**Data visualization images:**

========================

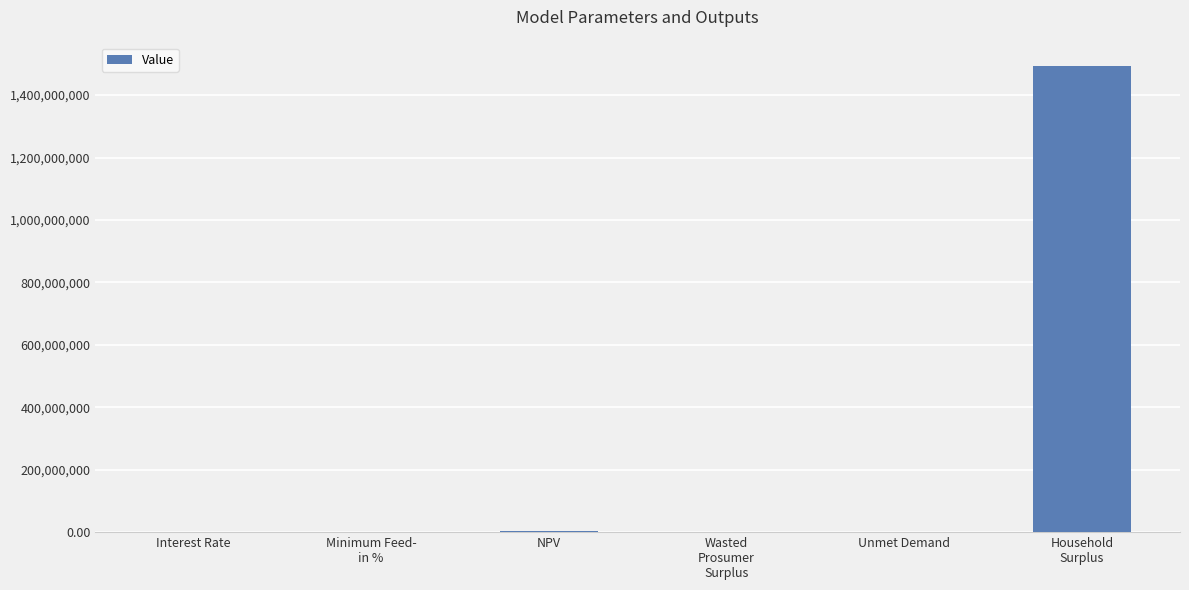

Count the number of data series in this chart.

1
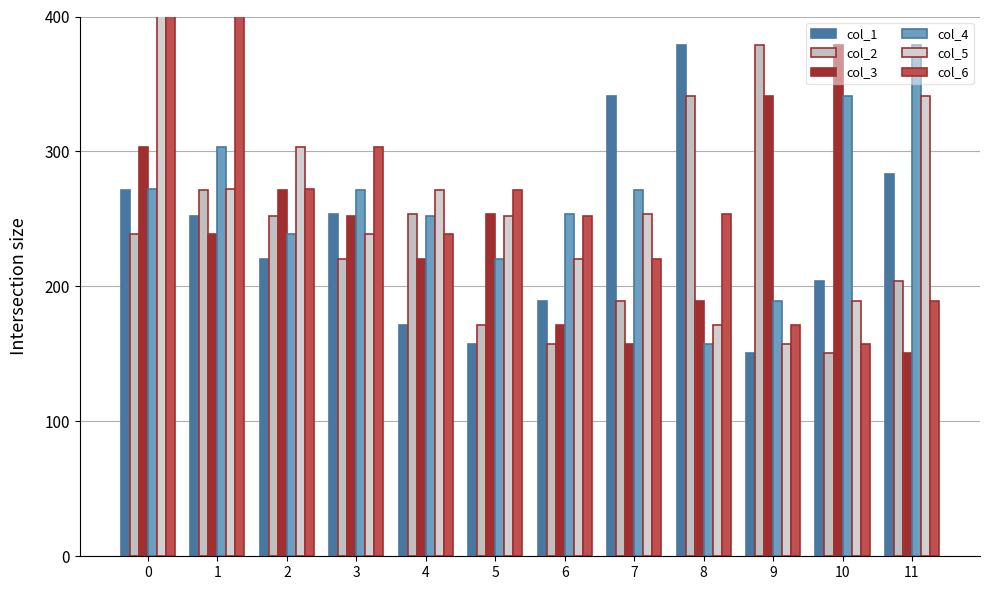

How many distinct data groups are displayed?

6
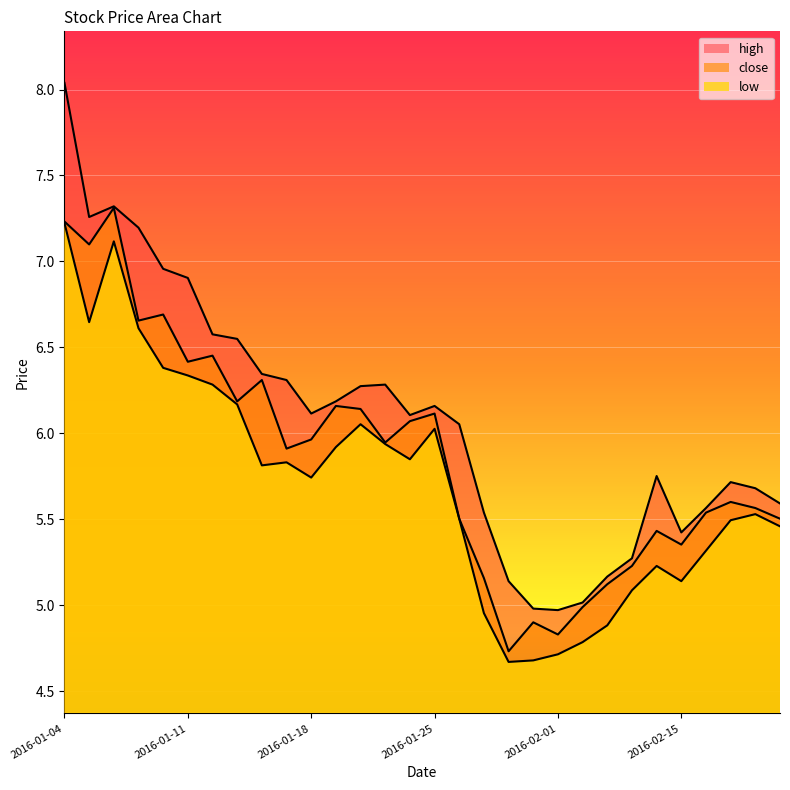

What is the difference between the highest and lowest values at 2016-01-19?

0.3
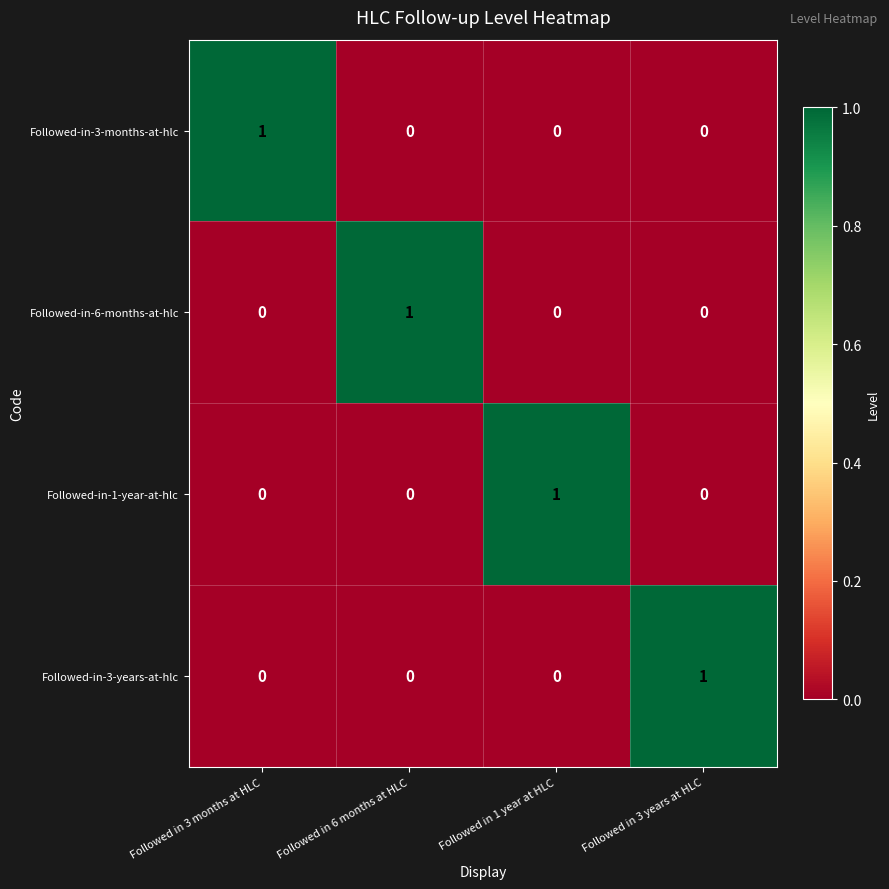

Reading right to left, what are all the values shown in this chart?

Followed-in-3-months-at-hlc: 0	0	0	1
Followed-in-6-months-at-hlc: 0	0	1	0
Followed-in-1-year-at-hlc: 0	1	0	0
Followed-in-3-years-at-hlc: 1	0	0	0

========================

**WHAT TO DO:** Rewrite every one of the entries above with "chart" replaced by "graph" throughout, keeping everything else the same. Omit the pictures from your version.

**TASK RESULT:**
Count the number of data series in this graph.

1

How many distinct data groups are displayed?

6

What is the difference between the highest and lowest values at 2016-01-19?

0.3

Reading right to left, what are all the values shown in this graph?

Followed-in-3-months-at-hlc: 0	0	0	1
Followed-in-6-months-at-hlc: 0	0	1	0
Followed-in-1-year-at-hlc: 0	1	0	0
Followed-in-3-years-at-hlc: 1	0	0	0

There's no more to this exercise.